Wisconsin Department of Health Services data show 20-percent of the state’s population is under the age of 16, doctors say this authorization by the FDA only gets us one step closer to getting life back to normal.
“We have seen a little bit of decrease in demand for vaccinations, so perfect time to now add another large segment of the population into the group that could get vaccinated,” said Dr. Jeff Pothof, chief quality officer at UW Health.
Pfizer’s approved Emergency Use Authorization by the FDA for 12 to 15-year-old teens comes as Milwaukee County sees a decline in the seven-day average of first doses administered per day. According to the Milwaukee County COVID-19 Dashboard, by April 29, the seven-day average was 1,670 compared to 6,318 on March 25.
“If our kids can’t get vaccinated, they could be a group that this virus can continue to go back and forth and infect, so it really helps us in our strategy to get back to normal,” adds Dr. Pothof.
The CDC released a study Wednesday, May 5 predicting a sizeable decline in COVID-19 cases by July if robust vaccinations and public health measures continue. So far, 39-percent of Milwaukee County residents have received one dose.
On Monday, the World Health Organization said any decline is welcome, but continued vigilance is key.
“We have been here before,” said Dr. Tedros Adhanom Ghebreyesus, WHO director-general. "Over the past year, many countries have experienced a declining trend in cases and deaths, have relaxed public health and social measures too quickly and individuals have let down their guard, only for those hard-won gains to be lost.”
“Make no mistake, if we just decide to go back to normal right now with variants out there that are more contagious, things might not look so great in July,” Dr. Pothof says.
While expanding authorization to young teens is a step in the right direction, doctors say expanding vaccine access around the world will also be crucial to ending the pandemic.

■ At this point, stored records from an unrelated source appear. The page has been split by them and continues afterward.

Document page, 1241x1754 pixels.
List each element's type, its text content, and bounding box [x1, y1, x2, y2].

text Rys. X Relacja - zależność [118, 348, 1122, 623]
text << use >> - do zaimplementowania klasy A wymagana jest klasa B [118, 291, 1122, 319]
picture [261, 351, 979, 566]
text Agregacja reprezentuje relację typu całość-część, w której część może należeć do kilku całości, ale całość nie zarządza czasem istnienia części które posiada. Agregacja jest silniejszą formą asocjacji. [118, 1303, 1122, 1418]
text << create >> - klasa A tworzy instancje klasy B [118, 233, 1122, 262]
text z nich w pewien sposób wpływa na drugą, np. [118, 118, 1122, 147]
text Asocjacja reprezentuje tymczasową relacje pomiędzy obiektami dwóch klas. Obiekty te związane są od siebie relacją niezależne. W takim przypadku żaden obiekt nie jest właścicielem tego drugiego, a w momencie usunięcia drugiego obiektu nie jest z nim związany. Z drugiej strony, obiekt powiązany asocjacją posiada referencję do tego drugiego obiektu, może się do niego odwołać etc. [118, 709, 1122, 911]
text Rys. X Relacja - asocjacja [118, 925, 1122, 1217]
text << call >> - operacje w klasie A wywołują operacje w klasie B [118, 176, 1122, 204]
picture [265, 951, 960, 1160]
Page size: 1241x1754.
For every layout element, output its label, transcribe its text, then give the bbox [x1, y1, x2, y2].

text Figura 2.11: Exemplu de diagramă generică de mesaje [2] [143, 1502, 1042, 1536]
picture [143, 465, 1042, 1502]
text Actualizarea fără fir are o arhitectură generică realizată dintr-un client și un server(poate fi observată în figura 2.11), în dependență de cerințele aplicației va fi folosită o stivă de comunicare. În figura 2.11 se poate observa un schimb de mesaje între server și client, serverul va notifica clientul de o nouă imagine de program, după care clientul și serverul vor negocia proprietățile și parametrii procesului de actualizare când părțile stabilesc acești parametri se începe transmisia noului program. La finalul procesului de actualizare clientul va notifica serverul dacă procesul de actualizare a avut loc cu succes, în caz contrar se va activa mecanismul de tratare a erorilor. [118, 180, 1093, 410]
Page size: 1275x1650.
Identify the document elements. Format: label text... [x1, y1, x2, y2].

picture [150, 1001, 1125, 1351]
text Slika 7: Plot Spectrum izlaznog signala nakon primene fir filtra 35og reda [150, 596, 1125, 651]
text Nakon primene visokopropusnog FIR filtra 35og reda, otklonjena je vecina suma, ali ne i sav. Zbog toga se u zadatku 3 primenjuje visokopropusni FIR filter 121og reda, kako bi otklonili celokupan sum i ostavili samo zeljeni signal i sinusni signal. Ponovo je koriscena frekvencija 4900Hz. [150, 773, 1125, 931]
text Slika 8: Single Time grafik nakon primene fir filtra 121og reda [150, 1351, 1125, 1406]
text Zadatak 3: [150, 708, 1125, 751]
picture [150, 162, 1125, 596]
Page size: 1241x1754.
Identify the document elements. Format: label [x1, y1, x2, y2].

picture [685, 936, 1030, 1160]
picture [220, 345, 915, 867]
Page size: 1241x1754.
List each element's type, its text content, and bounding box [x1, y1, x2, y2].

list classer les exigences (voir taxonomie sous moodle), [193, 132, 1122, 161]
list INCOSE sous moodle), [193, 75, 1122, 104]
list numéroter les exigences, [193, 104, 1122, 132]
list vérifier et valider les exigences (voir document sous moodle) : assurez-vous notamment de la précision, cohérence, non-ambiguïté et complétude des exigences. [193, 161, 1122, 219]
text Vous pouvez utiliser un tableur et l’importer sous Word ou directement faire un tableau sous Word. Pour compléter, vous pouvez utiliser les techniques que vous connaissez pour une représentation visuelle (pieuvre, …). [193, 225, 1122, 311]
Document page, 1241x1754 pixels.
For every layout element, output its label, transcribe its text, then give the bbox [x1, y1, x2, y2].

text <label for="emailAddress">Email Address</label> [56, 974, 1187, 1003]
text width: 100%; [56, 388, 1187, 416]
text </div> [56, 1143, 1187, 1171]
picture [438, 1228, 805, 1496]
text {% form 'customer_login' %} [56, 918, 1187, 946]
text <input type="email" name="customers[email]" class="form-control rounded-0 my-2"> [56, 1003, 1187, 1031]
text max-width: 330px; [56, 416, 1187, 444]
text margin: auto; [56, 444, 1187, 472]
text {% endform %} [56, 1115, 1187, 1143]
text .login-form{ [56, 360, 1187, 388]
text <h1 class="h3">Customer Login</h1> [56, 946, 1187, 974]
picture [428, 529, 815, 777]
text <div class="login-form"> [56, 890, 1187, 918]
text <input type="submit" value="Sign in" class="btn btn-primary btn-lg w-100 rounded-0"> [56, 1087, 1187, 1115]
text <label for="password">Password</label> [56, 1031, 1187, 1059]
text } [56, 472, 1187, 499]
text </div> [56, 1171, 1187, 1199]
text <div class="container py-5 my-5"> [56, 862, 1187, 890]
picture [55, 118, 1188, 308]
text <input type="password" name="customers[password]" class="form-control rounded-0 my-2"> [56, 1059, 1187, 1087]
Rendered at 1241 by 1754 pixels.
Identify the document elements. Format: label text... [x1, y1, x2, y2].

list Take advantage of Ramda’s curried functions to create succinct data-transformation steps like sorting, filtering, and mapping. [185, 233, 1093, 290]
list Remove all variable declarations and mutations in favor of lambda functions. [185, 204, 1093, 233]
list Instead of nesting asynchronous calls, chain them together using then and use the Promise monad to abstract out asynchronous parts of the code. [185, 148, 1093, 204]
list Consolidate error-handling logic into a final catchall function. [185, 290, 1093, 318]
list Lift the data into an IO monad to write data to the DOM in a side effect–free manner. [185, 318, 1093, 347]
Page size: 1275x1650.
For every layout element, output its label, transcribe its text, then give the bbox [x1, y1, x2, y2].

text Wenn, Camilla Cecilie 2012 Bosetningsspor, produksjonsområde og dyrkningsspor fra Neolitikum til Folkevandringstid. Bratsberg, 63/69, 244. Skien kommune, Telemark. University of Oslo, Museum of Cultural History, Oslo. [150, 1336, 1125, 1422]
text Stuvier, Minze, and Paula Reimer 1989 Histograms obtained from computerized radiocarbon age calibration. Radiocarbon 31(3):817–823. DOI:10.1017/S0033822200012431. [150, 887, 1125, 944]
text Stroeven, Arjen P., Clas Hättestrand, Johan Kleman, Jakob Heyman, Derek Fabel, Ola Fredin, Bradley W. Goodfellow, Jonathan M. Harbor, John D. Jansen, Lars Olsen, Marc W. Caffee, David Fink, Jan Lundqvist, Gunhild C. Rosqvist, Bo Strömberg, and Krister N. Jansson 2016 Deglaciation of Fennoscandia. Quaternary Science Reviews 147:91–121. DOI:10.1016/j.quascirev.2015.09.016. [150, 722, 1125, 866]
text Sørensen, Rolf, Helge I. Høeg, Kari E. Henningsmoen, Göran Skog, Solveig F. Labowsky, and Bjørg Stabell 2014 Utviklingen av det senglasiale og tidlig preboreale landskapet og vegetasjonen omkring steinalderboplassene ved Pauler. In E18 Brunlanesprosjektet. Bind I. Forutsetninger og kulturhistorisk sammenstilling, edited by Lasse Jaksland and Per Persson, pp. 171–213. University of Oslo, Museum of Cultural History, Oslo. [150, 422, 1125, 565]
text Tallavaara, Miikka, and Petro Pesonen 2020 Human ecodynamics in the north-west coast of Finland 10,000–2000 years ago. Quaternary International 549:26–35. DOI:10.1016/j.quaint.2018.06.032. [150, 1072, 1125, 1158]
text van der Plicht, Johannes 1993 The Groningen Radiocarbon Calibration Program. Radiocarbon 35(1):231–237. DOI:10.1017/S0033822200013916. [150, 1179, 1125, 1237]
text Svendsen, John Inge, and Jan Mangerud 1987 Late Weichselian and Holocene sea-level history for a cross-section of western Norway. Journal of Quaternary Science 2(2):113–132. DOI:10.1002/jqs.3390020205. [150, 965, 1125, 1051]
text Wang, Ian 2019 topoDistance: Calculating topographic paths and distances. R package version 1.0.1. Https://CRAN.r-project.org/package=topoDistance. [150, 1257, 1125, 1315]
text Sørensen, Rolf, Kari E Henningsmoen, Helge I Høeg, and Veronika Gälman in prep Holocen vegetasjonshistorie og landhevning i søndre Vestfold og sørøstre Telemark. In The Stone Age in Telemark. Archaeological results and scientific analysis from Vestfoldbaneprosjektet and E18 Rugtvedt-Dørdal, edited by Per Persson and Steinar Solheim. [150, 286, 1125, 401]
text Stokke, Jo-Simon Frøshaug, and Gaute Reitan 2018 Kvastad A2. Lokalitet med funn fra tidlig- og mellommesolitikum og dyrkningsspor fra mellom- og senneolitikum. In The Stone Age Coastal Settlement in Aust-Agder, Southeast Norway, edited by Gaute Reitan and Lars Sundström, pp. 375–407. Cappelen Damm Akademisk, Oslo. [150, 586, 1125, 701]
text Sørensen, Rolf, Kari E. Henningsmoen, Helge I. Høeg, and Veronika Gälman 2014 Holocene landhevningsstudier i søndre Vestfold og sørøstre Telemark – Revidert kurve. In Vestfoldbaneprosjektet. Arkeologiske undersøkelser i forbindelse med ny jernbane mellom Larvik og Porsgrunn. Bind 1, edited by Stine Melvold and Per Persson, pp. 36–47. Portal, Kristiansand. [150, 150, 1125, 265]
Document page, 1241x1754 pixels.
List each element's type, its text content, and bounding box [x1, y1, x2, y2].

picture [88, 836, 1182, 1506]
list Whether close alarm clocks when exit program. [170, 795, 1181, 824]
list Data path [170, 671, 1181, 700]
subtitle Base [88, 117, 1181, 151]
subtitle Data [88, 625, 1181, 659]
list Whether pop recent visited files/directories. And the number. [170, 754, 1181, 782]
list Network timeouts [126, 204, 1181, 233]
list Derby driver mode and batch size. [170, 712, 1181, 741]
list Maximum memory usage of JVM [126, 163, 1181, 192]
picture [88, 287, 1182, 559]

“To end this pandemic, the only choice we have is cooperation,” adds Dr. Tedros Adhanom Ghebreyesus.
“If you’re only looking out for yourself, bad things can happen, and it’s the same thing with vaccinations,” Dr. Pothof said.
Dr. Pothof says he does not expect it to be hard for 12 to 15-year-old teens to find places to get a vaccine, and believes that age group will be able to get vaccinated relatively quickly.